四夫人蹙紧眉头,她咬了咬牙继续道,“主事英明,但是妾身认为此事有点蹊跷,为何底下的奴才们会传出祁馥儿与男子苟且一事,此男子亦是质子为何在祁馥儿院子里出现?”
“回四夫人,此男子名叫拓跋翊。因园艺手工了得,兄长知我喜爱花花草草,便命他暂留在我院打理园艺之事。”钟离馥目不转睛地盯着四夫人,“至于为何底下的奴才们会嚼舌根,这事馥儿就不得而知了。”
“出了如此荒唐之事,真是令祁家脸上无光!你呀,做事一点怎会分寸都没有,听信奴才的话。老四,你与馨儿罚抄写《女则》一千遍。”祁家主事看着四夫人与祁馨儿跪在地上,他继续道,“明日拿着罚抄的《女则》在供奉堂念给列祖列宗听。至于那乱嚼舌根的下人,掌嘴五十,赶出祁府。”
这祁馥儿可推得一干二净,四夫人咬牙切齿,她道,“妾身遵命。”
“好了,都回去吧。”祁家主事道。
钟离馥起了起身,双腿酸麻至极,她感受到祁馨儿不友善的目光。
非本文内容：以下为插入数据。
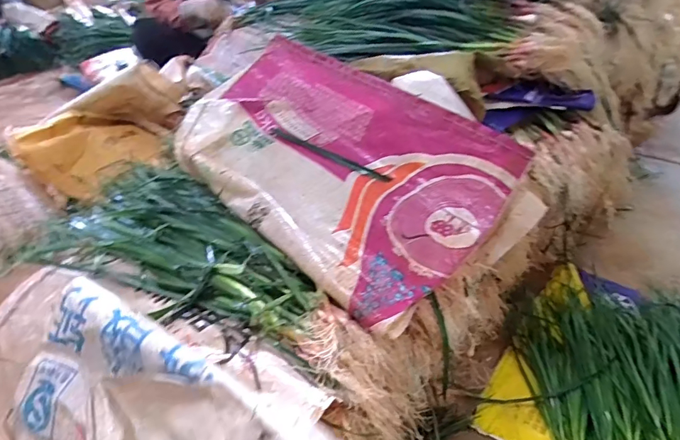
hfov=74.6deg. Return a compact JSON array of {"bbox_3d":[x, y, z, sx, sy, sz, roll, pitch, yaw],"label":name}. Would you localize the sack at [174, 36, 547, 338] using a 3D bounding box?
[{"bbox_3d":[-0.008,-0.094,0.720,0.545,0.083,0.332,38,71,25],"label":"sack"}]

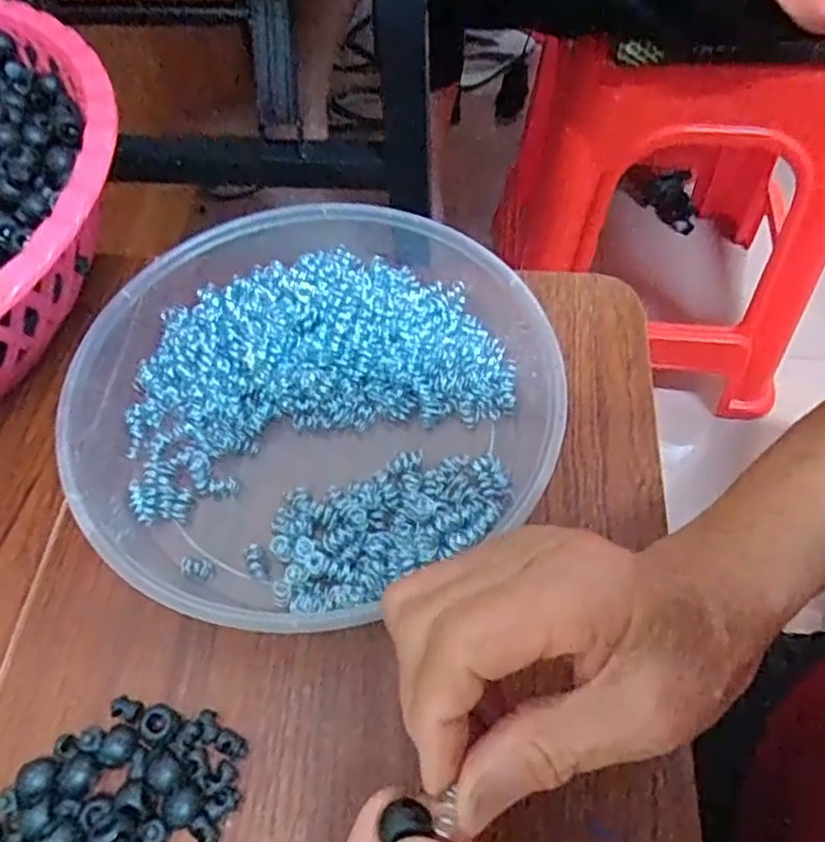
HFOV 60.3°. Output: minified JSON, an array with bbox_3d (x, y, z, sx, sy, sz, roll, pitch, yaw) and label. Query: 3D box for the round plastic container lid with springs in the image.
[{"bbox_3d":[-0.048,-0.016,0.346,0.230,0.040,0.232,-1,58,1],"label":"round plastic container lid with springs"}]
她觉得十分可笑,于是命拓跋翊与自己一起回院。
祁馨儿看着拓跋翊跟在钟离馥背后,她就十分生气。
回到四夫人的房间,关上门后,祁馨儿就被四夫人罚跪,她哭着看着四夫人,她委屈道,“娘亲,馨儿做错了何事?”
“啪——”四夫人狠狠地打了祁馨儿一耳光,她看着她泛红的眼,“到底有没有?”
祁馨儿犹豫了下,咬了牙摇了摇头,四夫人气得再打了她一耳光,“你可知道祁馥儿此人是祁灵均力保的人?连主事都不敢管他的事,你居然妄想踩在她的头上去,你是活得不耐烦了吗?”